Lesson 7. Bigger isn't always better

The original house plans had the kitchen running clear through from front to back in the new ell. But one lap around the framed space made it clear that anyone preparing meals would be logging miles, too. So we reconfigured the layout, narrowing the food-prep area to make it smaller and more efficient. The rest of the footprint became an office, connected to the kitchen through an open doorway — convenient for those of us who bring our work home and need to fuel up for the extra 2 1/2 hours we put in each day.

Lesson 8. Drawings on paper only take you so far

While we believed the revised kitchen configuration was on the money, it took kitchen designer Kathy Marshall to work out the details. She recommended a walk-through of the layout in three dimensions to double-check the scale and placement of the components. Positioning cardboard boxes and sawhorses to represent the cabinets, counters, and island, we got a sense of just how well the work triangle of range-sink-fridge would function. We liked it so much, we built it for real.
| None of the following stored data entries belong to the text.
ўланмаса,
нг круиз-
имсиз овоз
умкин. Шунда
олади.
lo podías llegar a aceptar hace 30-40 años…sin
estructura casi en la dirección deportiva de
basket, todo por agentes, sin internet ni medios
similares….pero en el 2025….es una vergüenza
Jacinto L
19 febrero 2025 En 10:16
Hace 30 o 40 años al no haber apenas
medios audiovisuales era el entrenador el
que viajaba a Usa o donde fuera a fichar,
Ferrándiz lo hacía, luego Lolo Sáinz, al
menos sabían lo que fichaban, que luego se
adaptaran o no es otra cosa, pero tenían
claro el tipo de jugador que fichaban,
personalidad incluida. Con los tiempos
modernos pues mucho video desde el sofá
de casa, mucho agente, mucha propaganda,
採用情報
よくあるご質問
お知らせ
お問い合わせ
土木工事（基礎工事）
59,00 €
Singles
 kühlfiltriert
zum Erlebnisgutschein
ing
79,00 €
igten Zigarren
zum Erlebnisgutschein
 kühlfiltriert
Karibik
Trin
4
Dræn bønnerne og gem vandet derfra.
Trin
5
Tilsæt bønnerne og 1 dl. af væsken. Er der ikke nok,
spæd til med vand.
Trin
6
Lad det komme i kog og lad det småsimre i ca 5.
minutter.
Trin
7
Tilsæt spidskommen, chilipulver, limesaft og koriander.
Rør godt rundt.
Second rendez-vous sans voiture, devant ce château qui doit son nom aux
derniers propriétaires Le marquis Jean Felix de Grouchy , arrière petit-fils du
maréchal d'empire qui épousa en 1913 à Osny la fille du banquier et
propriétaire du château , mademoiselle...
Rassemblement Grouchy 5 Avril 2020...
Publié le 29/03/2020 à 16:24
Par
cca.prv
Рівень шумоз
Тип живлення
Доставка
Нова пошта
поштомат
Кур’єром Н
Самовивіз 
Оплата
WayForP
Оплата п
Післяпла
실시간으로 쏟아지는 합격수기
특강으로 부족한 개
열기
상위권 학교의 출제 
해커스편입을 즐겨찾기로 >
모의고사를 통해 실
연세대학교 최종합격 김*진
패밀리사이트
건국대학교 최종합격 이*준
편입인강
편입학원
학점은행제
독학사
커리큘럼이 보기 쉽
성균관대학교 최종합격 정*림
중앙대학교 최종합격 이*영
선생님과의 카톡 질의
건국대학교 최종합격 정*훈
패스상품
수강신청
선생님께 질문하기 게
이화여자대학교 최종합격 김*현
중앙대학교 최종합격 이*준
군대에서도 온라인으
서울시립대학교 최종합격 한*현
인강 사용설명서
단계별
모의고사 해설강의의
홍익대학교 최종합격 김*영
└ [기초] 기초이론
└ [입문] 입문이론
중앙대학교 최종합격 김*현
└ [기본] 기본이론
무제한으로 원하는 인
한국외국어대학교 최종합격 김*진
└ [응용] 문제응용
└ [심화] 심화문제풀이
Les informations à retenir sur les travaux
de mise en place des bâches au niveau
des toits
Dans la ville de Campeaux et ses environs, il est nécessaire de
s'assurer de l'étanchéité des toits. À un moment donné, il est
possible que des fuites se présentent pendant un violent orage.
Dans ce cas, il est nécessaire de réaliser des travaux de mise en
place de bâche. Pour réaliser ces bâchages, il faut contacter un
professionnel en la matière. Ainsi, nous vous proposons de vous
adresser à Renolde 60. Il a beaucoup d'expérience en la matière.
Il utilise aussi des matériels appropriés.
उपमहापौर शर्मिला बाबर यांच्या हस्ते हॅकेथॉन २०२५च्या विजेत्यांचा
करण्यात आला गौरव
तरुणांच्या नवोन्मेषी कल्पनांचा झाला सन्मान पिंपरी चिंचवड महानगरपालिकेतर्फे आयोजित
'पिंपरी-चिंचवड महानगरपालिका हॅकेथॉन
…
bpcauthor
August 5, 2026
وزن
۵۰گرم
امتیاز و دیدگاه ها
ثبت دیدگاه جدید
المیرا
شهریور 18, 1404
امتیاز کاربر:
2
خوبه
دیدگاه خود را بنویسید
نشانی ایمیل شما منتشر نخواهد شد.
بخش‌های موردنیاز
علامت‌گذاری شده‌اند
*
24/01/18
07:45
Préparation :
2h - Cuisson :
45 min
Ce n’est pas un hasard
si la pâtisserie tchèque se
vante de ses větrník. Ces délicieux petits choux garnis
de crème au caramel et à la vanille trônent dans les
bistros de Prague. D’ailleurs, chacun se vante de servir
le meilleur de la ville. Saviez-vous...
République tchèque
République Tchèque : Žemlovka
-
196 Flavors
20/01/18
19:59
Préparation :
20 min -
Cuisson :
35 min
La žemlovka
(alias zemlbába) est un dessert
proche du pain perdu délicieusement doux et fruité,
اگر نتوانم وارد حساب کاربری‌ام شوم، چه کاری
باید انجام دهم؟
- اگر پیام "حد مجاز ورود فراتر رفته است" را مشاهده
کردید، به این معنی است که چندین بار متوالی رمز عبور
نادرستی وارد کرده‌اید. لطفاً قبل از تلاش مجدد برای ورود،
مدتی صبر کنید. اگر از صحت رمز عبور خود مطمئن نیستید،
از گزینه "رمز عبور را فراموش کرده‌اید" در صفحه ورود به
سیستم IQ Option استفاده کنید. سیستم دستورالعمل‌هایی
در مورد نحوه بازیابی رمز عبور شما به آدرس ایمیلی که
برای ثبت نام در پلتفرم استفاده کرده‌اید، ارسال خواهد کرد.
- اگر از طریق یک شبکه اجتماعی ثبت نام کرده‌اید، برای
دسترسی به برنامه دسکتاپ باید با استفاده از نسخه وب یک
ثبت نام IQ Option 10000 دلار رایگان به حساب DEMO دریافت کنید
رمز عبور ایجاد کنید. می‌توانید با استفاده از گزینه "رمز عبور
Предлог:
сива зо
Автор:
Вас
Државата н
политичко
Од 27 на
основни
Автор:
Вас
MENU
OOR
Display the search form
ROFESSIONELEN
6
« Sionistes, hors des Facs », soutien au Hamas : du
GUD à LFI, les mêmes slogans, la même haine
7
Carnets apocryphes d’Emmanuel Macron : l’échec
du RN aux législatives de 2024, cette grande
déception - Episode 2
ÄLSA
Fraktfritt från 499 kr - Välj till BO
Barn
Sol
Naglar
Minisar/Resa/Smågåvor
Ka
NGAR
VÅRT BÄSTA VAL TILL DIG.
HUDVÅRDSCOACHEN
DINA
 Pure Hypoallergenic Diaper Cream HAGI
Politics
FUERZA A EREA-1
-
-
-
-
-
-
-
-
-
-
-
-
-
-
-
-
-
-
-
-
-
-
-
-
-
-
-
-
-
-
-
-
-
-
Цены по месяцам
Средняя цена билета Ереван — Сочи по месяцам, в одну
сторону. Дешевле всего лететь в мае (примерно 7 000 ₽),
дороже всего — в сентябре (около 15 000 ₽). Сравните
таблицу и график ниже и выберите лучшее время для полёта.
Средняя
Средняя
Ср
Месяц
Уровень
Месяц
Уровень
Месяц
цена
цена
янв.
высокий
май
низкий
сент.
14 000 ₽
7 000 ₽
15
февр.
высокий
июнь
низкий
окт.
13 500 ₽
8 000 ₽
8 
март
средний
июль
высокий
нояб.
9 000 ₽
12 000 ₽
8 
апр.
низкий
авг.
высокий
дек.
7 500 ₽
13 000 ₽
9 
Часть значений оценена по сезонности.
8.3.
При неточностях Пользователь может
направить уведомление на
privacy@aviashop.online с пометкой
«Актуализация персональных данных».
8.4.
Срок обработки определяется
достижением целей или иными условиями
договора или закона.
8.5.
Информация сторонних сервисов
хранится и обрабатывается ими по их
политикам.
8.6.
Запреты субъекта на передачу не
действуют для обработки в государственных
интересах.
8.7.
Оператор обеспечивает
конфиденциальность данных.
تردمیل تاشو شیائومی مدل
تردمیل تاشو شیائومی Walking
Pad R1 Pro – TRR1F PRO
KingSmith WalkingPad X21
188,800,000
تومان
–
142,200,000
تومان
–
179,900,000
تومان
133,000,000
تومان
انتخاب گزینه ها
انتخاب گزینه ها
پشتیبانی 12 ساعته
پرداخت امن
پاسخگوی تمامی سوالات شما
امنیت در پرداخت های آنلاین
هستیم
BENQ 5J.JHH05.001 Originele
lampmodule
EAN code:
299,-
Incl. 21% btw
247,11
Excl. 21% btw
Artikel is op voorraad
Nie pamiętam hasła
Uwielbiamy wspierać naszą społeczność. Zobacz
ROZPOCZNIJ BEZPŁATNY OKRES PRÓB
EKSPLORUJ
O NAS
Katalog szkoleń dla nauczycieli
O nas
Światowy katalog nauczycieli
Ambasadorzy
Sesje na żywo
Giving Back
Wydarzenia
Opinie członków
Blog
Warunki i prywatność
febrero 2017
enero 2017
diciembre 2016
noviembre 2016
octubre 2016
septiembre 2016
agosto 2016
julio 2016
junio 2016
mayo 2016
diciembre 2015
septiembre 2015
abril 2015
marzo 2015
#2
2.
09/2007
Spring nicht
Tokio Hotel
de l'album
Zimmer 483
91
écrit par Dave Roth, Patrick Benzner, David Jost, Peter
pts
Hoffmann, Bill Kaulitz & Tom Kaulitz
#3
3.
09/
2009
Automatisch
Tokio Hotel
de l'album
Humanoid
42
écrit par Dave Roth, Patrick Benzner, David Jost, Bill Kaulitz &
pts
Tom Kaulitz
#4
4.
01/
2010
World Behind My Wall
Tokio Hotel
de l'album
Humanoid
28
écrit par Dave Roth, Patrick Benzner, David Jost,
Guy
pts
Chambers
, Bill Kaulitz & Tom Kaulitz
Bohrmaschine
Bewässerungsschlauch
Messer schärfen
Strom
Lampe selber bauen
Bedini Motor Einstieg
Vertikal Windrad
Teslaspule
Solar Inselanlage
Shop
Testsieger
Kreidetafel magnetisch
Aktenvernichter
Lesson 9. Sometimes Plan B is the better one

An early sketch of the master bath included a large linen closet and a tiny shower stall. The longer we lived with the design, the more we had our doubts about it. So we took another look at the whole space, made the linen closet smaller, set the toilet in what was to be the shower cubby, stole some space from the fireplace we decided not to build in the adjacent dining room, and created a spacious new shower.